We’re already seeing the suppression of speech. The written word is next on the chopping block. Bibles will be confiscated and disposed of. Publishing houses that produce Bibles and other Christian materials will be shut down. Big tech will de-platform Bible apps, Christian podcasts, Christian bloggers, and all other forms of doctrinally sound Christian media.
And we’ll probably even see something worse: the powers that be changing the written word of God to fit their own agenda. How easy would it be for someone in power to stroll through the back door of your Bible app and begin changing, adding, or deleting whole verses and passages until the “Bible” says what they want it to say? Think that kind of thing could never happen here? It’s already happening in China.
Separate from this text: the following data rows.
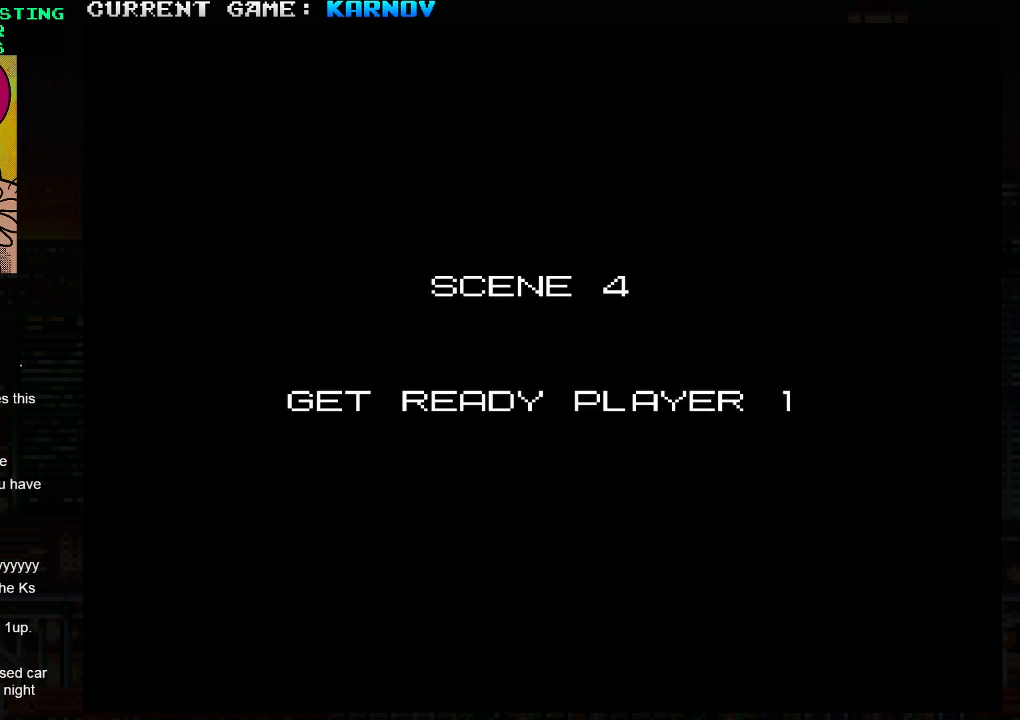
{"buttons": [], "left_stick": "center", "events": []}
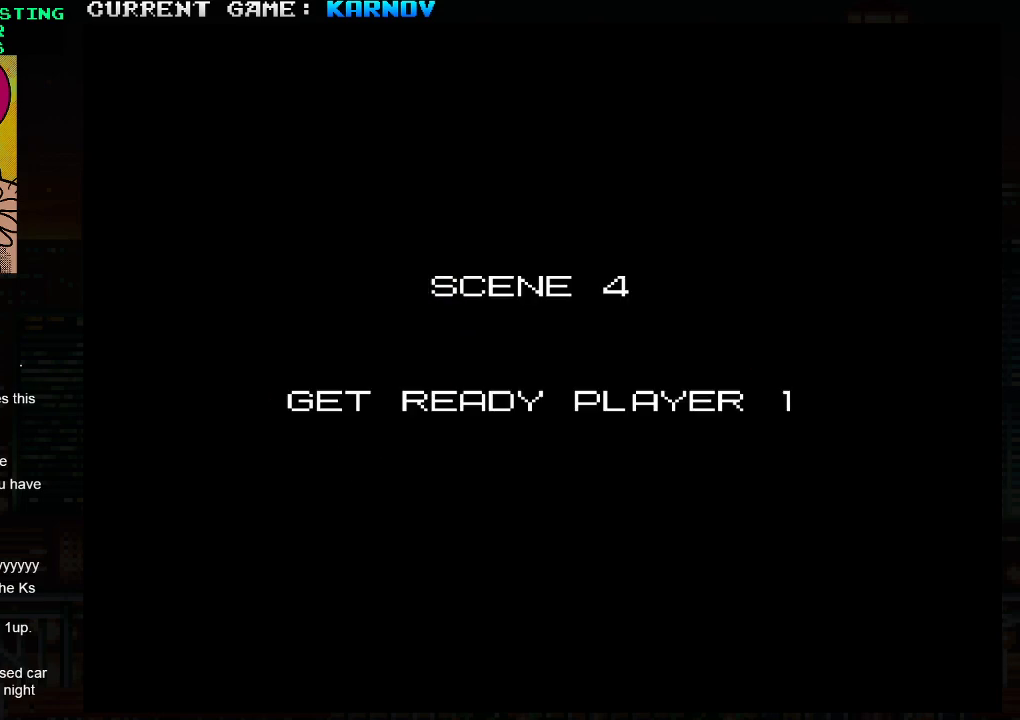
{"buttons": [], "left_stick": "center", "events": []}
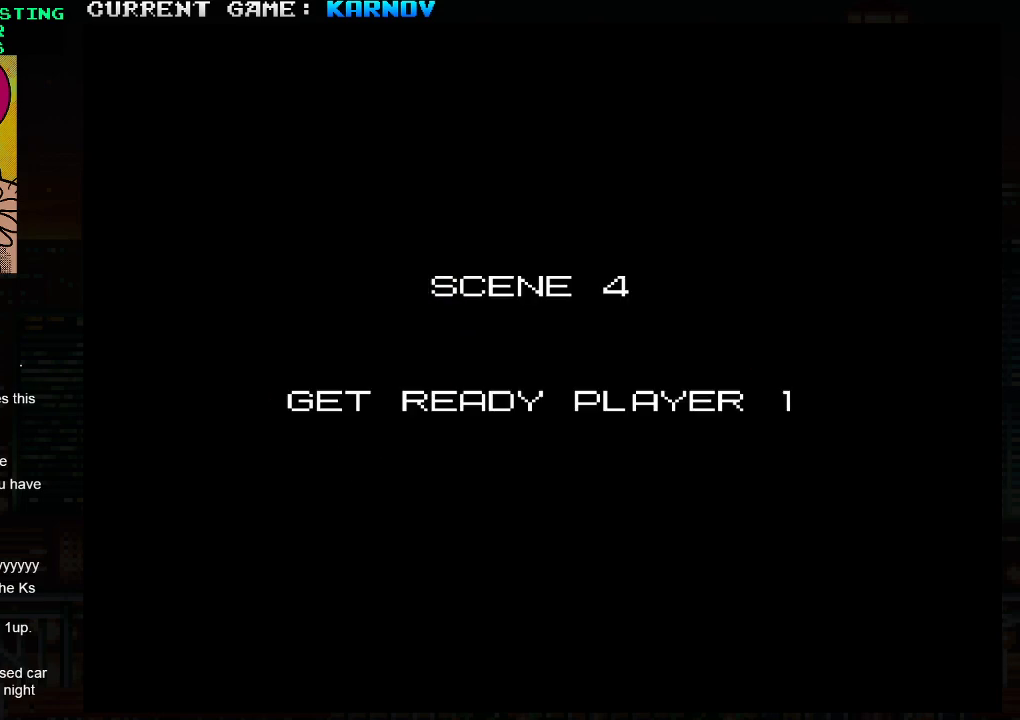
{"buttons": [], "left_stick": "center", "events": []}
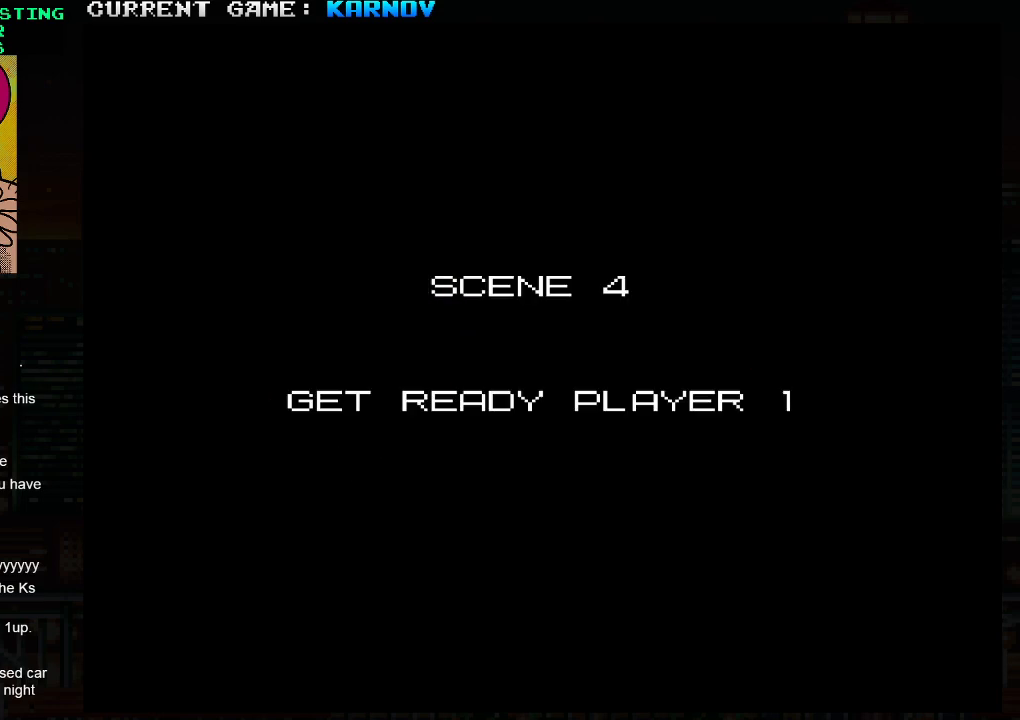
{"buttons": [], "left_stick": "center", "events": []}
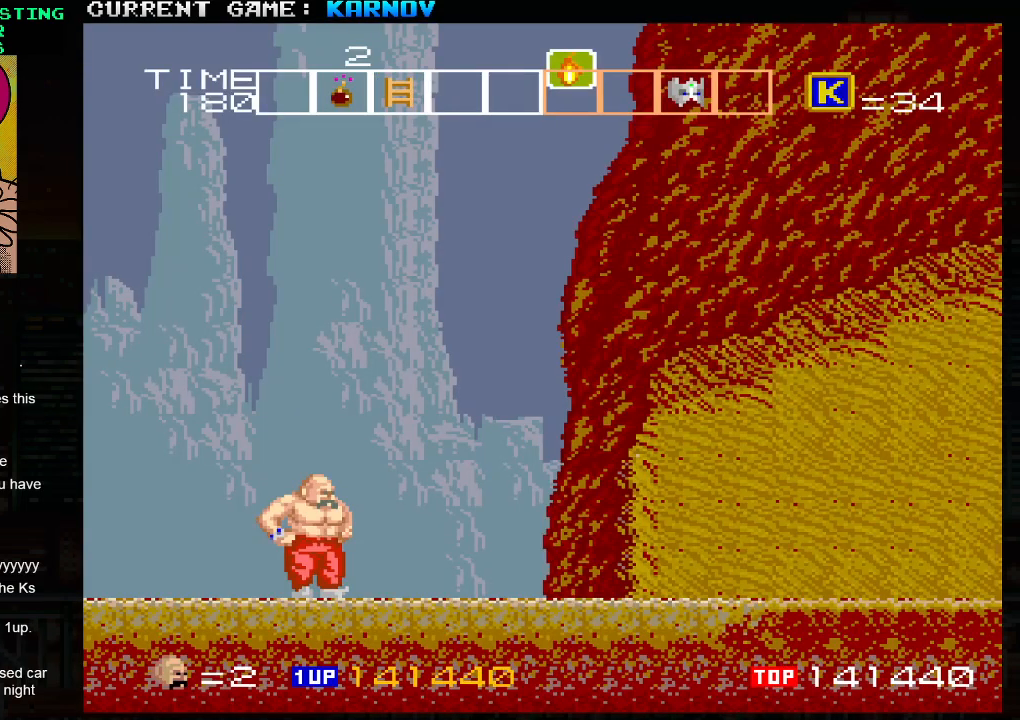
{"buttons": [], "left_stick": "right", "events": [[217, "SQUARE", "down"], [300, "SQUARE", "up"], [350, "left_stick", "right"]]}
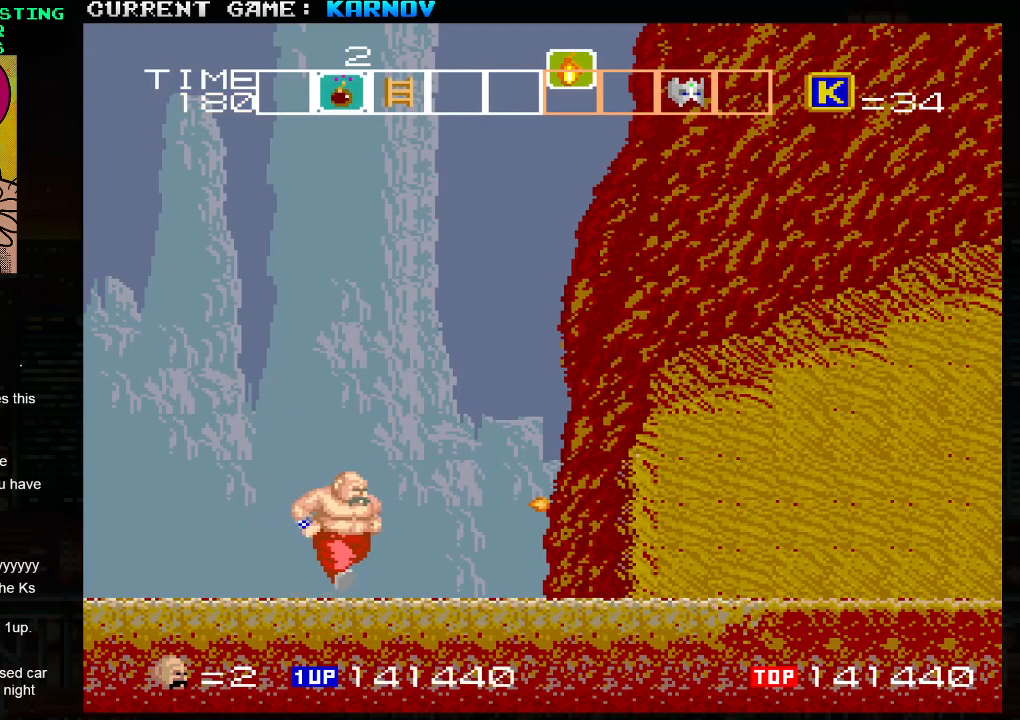
{"buttons": [], "left_stick": "right", "events": []}
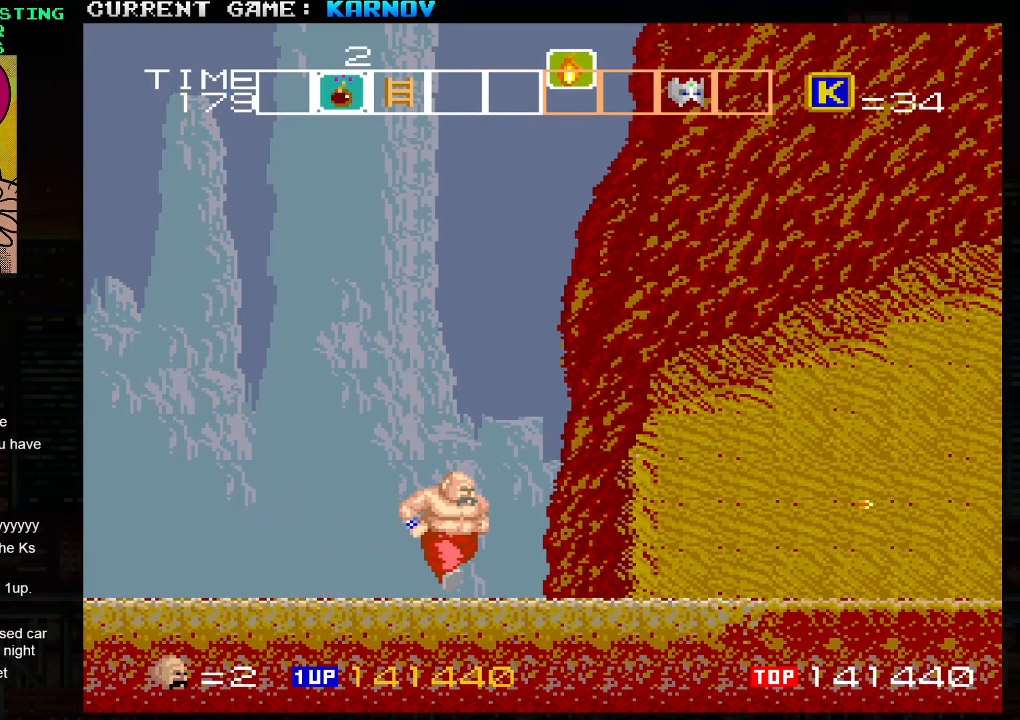
{"buttons": [], "left_stick": "center", "events": [[233, "left_stick", "center"], [400, "left_stick", "right"], [467, "left_stick", "center"]]}
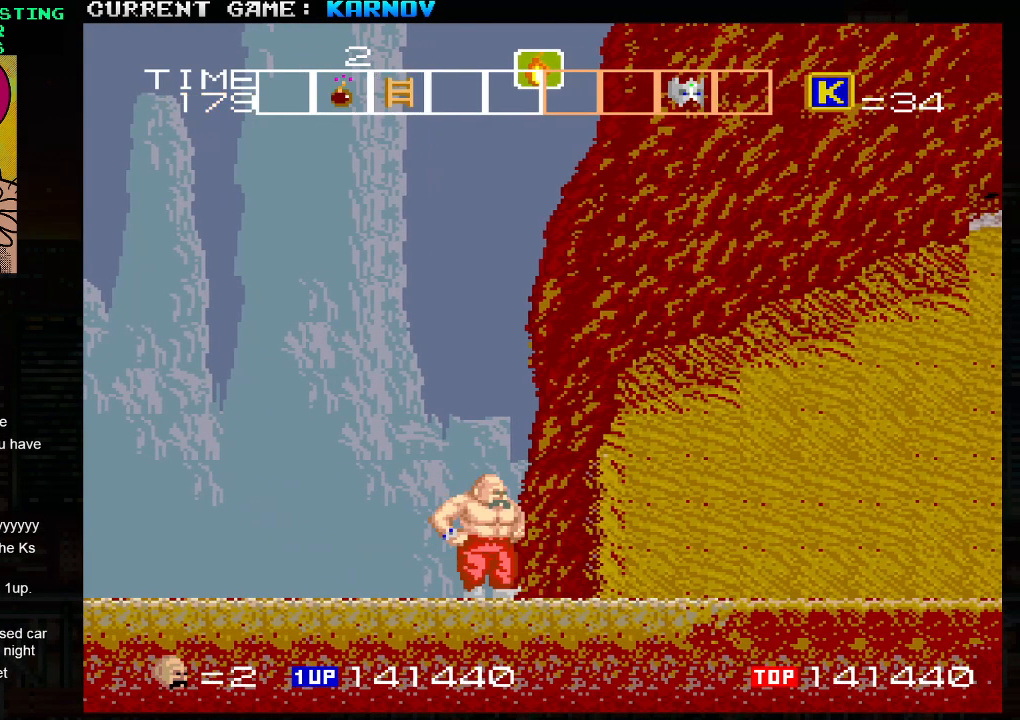
{"buttons": [], "left_stick": "center", "events": []}
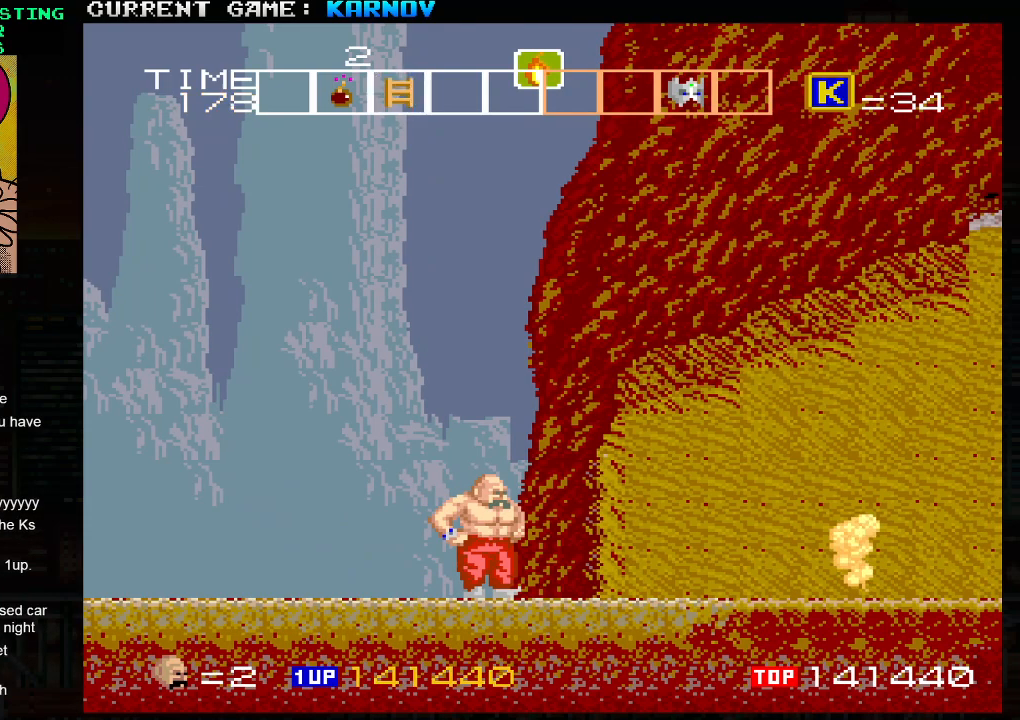
{"buttons": [], "left_stick": "right", "events": [[67, "left_stick", "left"], [450, "left_stick", "right"]]}
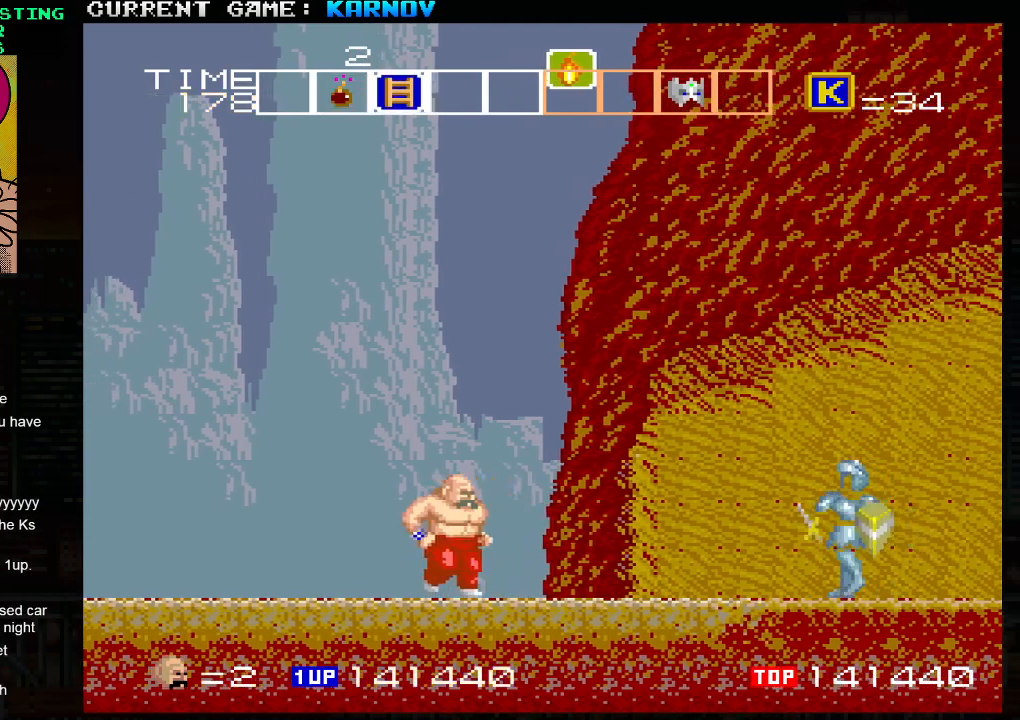
{"buttons": [], "left_stick": "right", "events": [[33, "SQUARE", "down"], [83, "left_stick", "center"], [100, "SQUARE", "up"], [267, "SQUARE", "down"], [333, "SQUARE", "up"], [417, "left_stick", "right"], [450, "SQUARE", "down"], [500, "SQUARE", "up"]]}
Make sure you have a good, reliable, hard copy (the kind with paper pages) translation of the Bible on hand. (You might even want to start stockpiling them to quietly give away when owning God’s Word becomes illegal.) Study it forward, backward, and inside out until you know what it says so well you could spot a modification a mile away. Memorize it. Because they can take away the copies in our hands, but they can’t touch the Word hidden in our hearts.
Pressing on in the face of all these daunting circumstances would be impossible if God were not who He is. But because of all that He is, we can hope in Him and endure anything that comes our way.
When you don’t know what to do, He says: Trust Me. I’ll give you wisdom and guide you.
When you have to do hard things, He says: I’ll strengthen you and help you.
When you’re weary from fighting the good fight, He says: I’ll give you rest.
When you’re afraid, He says: Fear not. I am with you.
With our pampered lifestyle of freedom and ease, many of us have never experienced a moment in which our only option – for provision, for protection, for help – was to cry out to God and trust Him to take care of us. I daresay, in the days ahead, those moments will come with increasing frequency. And that’s not a bad thing.
Because God loves you. He cares for you. He can be trusted. You can depend on Him.
What’s coming our way next? It’s hard to know exactly, but we can see the handwriting of persecution and trials on the wall. So gather with the Body and encourage each other. Be wise to the ways of the enemy. Ready yourself for betrayal and suffering. Know God’s Word. Trust God to carry you through.
Because Christ’s return is drawing near. It’ll be here before we know it. And we can endure ’til then.